Where a line in the records below includes "deeper", pull that line out.

Segment Start: RECORDS PROVIDED

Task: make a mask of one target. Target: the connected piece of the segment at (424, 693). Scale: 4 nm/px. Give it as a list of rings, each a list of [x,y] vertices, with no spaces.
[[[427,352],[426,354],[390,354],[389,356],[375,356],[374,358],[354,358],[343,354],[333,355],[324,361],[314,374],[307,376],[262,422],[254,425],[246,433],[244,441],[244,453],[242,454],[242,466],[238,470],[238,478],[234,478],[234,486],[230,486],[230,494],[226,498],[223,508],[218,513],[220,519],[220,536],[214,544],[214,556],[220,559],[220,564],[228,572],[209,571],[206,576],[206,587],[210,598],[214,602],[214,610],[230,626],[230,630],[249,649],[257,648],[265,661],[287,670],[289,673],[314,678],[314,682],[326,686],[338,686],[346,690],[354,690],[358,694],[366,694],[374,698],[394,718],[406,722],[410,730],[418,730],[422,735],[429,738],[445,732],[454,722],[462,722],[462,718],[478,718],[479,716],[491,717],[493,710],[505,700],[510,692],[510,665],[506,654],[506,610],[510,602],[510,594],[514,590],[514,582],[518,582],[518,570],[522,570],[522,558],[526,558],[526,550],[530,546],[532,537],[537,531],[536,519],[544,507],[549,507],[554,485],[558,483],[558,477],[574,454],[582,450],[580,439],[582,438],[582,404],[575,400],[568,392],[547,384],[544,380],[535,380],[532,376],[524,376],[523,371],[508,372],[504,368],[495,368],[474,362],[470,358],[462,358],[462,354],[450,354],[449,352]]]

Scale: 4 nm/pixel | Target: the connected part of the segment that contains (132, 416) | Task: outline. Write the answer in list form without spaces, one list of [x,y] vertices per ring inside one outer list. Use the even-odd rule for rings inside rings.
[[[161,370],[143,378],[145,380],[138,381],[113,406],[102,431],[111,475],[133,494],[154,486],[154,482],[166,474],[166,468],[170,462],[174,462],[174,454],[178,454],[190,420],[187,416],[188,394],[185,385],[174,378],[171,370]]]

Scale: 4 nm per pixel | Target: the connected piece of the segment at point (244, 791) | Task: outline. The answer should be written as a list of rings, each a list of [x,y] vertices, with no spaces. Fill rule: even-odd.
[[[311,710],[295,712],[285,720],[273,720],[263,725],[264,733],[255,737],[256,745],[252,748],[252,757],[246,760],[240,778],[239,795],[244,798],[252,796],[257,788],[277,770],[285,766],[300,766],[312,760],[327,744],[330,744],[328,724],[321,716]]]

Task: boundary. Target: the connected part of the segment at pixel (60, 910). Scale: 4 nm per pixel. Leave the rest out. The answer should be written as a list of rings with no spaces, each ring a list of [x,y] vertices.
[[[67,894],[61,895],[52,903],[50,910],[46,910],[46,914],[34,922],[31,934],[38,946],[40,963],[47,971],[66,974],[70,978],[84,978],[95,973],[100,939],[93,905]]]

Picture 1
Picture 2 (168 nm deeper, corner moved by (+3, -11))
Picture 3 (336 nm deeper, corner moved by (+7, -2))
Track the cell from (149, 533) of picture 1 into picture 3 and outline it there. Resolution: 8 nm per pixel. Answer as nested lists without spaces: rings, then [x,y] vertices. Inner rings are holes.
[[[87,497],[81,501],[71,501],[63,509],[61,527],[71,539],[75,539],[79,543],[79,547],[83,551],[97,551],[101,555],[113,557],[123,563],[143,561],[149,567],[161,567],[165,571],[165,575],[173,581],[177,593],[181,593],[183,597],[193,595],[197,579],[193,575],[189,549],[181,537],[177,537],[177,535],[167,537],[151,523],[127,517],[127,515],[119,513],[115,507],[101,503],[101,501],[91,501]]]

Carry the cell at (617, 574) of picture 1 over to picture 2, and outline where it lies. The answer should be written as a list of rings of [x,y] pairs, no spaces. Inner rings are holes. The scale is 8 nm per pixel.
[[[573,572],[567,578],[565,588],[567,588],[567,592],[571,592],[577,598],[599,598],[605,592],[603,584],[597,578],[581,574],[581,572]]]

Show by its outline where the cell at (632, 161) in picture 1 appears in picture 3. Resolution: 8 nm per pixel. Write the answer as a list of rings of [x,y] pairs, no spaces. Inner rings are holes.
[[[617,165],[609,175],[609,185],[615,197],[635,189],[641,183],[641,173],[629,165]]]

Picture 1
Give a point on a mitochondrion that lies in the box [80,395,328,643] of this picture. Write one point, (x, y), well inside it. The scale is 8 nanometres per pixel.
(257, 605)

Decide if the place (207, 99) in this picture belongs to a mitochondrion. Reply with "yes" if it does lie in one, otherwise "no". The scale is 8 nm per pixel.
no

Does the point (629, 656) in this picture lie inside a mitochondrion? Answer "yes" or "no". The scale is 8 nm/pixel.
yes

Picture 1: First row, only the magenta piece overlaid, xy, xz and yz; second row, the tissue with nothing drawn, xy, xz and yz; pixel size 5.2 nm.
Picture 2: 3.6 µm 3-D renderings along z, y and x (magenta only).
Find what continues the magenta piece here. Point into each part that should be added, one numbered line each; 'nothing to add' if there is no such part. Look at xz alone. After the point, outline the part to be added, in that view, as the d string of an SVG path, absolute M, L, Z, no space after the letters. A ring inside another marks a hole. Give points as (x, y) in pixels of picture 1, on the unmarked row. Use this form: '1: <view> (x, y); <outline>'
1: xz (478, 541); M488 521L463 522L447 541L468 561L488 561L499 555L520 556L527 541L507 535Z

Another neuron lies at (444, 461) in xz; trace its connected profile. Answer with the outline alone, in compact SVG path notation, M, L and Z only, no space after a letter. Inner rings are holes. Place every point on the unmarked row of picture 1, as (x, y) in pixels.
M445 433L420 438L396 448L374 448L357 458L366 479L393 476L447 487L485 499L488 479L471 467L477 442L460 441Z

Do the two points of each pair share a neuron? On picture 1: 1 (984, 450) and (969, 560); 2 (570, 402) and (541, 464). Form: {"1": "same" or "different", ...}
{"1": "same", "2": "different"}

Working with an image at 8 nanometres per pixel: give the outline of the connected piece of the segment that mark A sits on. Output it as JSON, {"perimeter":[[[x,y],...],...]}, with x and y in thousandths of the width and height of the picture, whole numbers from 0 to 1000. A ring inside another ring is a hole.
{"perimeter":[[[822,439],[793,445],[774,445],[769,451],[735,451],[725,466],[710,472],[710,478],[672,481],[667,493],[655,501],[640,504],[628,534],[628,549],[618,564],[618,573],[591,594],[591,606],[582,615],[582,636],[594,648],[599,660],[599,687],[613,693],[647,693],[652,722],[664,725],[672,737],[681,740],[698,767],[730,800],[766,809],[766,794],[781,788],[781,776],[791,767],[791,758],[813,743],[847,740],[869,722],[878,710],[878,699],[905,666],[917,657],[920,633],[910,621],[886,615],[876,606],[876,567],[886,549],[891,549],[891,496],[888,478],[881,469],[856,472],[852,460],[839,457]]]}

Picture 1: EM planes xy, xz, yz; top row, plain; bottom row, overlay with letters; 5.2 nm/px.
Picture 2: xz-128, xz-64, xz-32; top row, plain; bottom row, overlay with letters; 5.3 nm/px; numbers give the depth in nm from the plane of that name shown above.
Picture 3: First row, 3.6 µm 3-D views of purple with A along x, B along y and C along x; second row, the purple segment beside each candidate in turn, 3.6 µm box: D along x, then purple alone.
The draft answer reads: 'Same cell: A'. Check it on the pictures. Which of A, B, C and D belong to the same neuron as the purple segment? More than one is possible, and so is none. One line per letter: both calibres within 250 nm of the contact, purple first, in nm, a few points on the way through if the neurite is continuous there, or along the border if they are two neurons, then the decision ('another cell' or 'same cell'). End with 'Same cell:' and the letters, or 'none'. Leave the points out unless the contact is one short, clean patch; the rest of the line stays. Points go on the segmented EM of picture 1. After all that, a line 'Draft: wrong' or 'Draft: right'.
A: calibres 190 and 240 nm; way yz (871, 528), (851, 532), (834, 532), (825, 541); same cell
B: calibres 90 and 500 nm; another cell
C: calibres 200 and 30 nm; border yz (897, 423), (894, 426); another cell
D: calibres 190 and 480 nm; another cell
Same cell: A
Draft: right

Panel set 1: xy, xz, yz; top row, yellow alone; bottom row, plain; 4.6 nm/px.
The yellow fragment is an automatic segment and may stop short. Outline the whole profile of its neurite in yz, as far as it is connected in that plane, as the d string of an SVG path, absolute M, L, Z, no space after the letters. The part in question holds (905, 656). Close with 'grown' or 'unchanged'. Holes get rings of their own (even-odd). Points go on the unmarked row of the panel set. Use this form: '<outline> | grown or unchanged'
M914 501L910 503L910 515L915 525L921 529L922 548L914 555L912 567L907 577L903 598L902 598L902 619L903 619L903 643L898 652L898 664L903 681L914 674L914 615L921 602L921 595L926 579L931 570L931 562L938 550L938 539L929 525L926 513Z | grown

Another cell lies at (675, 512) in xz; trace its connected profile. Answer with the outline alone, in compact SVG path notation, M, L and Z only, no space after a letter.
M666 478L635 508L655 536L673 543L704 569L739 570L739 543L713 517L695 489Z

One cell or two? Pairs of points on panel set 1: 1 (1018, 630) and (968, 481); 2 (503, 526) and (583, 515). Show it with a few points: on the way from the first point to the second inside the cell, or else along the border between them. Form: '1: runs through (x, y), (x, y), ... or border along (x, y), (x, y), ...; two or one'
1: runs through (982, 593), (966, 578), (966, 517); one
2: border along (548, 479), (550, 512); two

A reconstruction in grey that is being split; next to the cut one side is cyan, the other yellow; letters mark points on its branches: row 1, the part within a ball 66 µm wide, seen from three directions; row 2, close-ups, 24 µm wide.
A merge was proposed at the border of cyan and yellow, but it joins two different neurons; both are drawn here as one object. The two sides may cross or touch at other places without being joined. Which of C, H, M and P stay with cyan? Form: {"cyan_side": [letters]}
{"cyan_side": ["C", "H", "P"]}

Segment End: RECORDS PROVIDED

## ANSWER SPACE:
Picture 2 (168 nm deeper, corner moved by (+3, -11))
Picture 3 (336 nm deeper, corner moved by (+7, -2))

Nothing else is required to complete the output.